Исходный документ:
Страница 23 из 24
Наблюдая за тем, как на пирушке горцы обезглавливают рабов забавы ради, пленник вспоминает о не менее жестоких дуэлях у себя дома. Возможно, его собственный народ не менее варварский, чем «другие» жители Кавказа. Более того, его родину в целом не за что хвалить. Пленник вспоминает:
Чем дольше русский юноша является подневольным гостем, тем больше он начинает восхищаться своими похитителями.
Если в поэме Пушкин горцев в итоге не осуждает, то его отношение к попыткам царизма подчинить их более неоднозначное. Одни литературоведы находили в тексте поэмы скрытую критику кампании умиротворения горцев314. Но через два месяца после завершения поэмы Пушкин добавил эпилог, где прославлял русскую миссию на Кавказе, подобно тому как Державин в своих одах пел осанну военным кампаниям Екатерины Великой. Близкий друг Пушкина князь Петр Вяземский в частных беседах сожалел об этом ура-патриотическом постскриптуме, показавшемся ему неуместным, и добавил, что «поэзия – не союзница палачей»315.

Исходные данные:
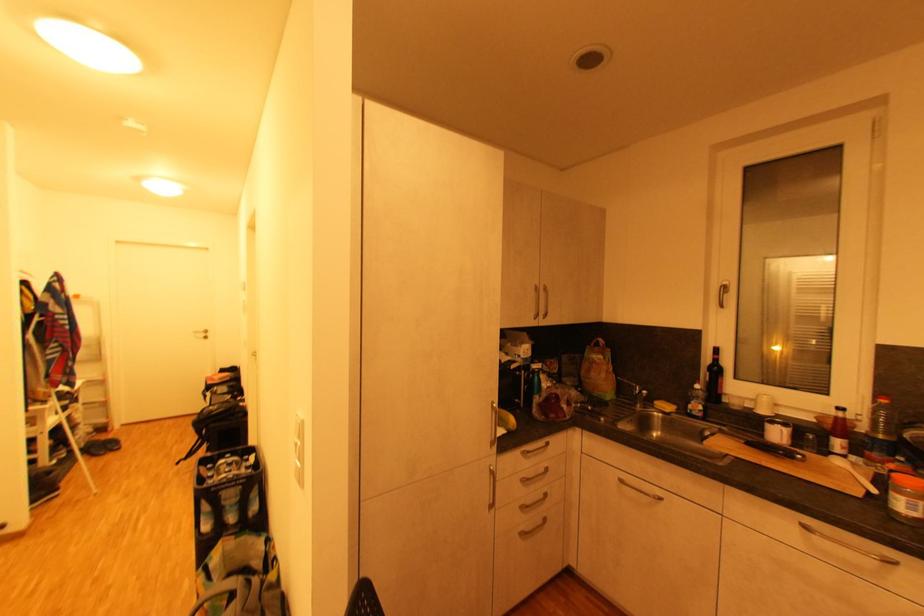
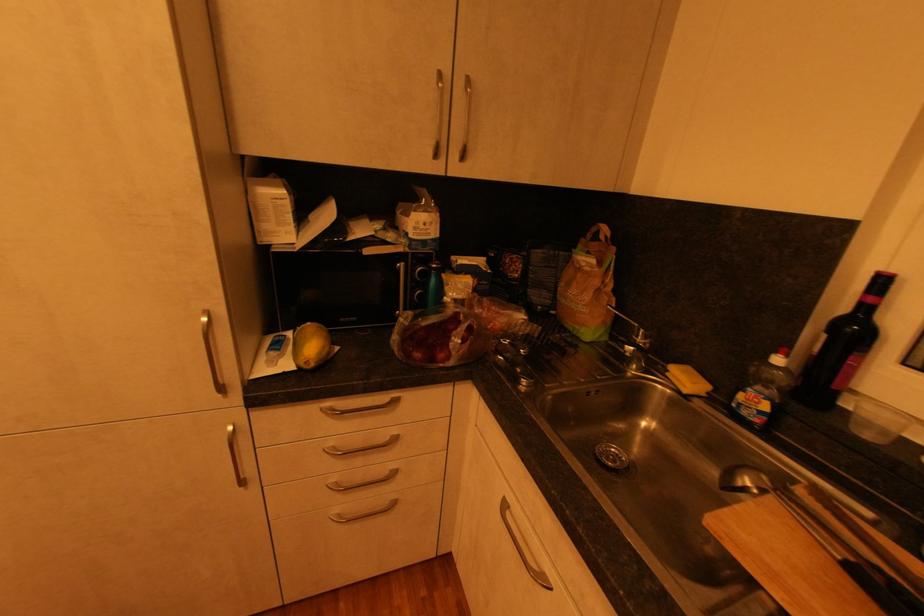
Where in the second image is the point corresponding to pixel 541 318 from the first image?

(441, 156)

==

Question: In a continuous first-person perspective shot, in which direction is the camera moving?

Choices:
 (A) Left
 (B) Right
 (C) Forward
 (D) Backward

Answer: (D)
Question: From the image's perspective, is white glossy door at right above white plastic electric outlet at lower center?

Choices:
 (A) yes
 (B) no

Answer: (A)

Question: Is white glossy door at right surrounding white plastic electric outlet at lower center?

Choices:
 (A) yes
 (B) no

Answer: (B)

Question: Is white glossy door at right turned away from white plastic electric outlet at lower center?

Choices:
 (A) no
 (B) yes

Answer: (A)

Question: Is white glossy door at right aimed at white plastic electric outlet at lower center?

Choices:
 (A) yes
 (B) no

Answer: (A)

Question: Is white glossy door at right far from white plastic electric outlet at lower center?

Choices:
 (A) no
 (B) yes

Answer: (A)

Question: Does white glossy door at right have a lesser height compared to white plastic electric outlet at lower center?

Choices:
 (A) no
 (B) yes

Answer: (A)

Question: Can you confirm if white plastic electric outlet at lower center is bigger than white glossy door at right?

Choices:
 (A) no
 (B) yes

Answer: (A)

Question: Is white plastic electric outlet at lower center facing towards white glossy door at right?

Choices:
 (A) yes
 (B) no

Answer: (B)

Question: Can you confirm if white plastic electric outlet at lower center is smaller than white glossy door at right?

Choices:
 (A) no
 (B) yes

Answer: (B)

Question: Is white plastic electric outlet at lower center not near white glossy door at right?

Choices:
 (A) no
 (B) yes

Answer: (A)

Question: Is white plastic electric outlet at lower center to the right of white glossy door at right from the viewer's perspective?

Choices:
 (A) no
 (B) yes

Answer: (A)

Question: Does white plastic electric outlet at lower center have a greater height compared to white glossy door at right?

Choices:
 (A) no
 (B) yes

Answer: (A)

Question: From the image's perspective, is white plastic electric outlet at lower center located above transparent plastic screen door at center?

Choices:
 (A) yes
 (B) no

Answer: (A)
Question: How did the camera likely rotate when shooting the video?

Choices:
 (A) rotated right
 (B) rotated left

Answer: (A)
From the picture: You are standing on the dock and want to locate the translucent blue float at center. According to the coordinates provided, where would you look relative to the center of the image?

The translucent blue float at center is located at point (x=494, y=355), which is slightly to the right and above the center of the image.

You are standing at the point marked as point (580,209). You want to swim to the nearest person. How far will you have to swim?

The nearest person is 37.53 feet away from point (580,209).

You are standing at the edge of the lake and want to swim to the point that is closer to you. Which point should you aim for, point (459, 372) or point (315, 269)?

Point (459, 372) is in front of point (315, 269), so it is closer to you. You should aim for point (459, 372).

==

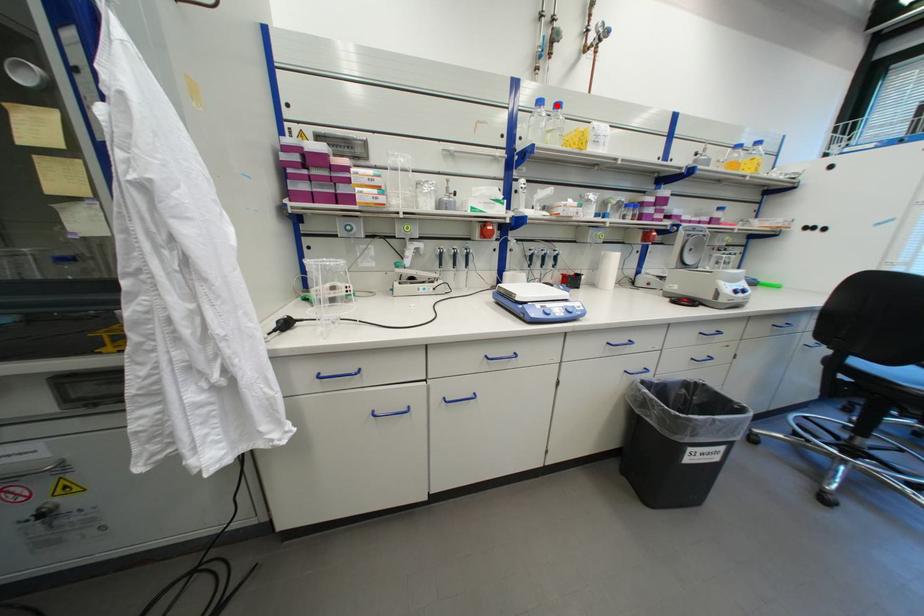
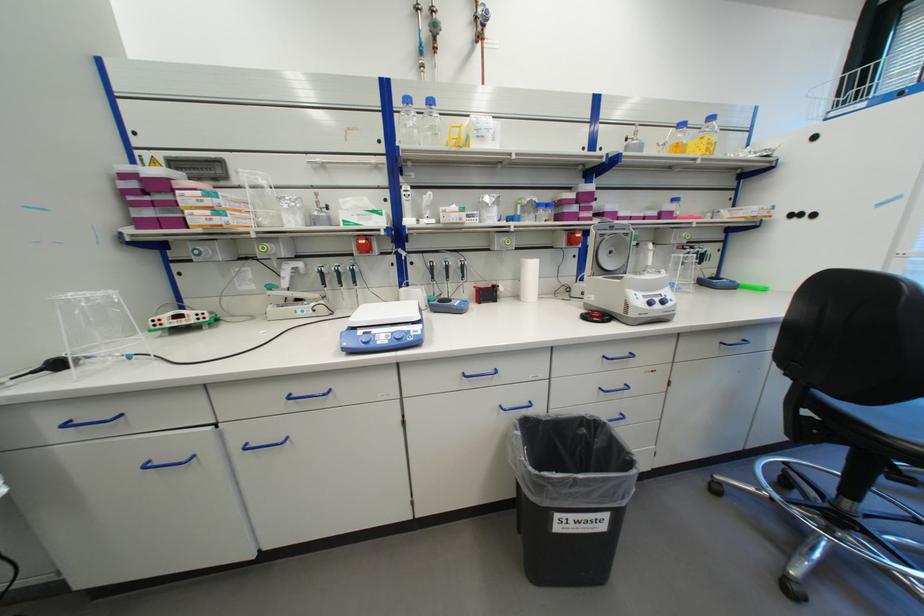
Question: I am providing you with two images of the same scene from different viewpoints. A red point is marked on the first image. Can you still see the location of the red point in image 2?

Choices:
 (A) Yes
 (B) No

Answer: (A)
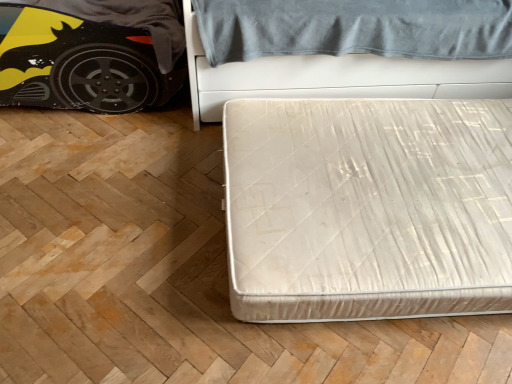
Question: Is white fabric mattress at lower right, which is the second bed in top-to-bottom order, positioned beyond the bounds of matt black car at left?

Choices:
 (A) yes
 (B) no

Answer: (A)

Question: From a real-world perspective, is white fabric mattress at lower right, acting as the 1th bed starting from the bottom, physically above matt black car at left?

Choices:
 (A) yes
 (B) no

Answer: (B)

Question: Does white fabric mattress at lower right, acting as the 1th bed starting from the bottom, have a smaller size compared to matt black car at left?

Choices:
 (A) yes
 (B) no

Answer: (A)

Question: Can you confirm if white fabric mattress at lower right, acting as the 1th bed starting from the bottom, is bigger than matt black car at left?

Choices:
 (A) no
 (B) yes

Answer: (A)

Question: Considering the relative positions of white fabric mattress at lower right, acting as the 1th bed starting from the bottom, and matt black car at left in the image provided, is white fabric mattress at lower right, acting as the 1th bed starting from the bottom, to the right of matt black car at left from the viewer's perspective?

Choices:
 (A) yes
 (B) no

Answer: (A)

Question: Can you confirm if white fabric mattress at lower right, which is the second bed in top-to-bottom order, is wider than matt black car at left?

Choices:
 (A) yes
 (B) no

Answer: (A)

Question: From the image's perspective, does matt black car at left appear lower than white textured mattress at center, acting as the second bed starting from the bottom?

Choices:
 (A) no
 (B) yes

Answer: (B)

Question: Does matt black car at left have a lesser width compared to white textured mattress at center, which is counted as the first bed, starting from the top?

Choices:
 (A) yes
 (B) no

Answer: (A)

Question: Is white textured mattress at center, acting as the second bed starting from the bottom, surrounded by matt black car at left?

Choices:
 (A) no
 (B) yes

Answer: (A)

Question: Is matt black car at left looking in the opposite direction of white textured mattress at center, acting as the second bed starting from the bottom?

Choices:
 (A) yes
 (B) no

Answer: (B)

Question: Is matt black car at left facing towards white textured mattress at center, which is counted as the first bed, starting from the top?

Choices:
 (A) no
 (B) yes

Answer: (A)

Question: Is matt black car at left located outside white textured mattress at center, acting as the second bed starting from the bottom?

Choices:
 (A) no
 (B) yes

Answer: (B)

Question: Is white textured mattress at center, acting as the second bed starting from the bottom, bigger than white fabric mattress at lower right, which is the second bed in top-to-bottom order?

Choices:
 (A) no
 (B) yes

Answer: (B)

Ваша задача:
Допишите продолжение текста о поэме Пушкина и горцах Кавказа, начав сразу после его последнего предложения.

Результат упражнения:
Отношение Пушкина к самовластию было весьма двойственным, он не осудил категорически восточные завоевательные походы. Вскоре после праздников с семьей Раевских он написал брату, что «Кавказский край, знойная граница Азии, любопытен во всех отношениях. Ермолов наполнил его своим именем и благотворным гением… До́лжно надеяться, что эта завоеванная сторона… не будет нам преградою в будущих войнах – и, может быть, сбудется для нас химерический план Наполеона в рассуждении завоевания Индии»316. В незаконченной истории Петра Великого, которую он писал уже после возвращения в столицу, Пушкин воздавал хвалу царским войнам против «изменнических» турецких и персидских соседей317. В независимости от политических взглядов Пушкина нет никакого противоречия между оппозицией императору и энтузиазмом по поводу расширения владений России в Азии. Многие из пушкинских друзей-радикалов, в частности лидер заговорщиков Павел Пестель, поддерживали жесткую экспансионистскую политику на Востоке318.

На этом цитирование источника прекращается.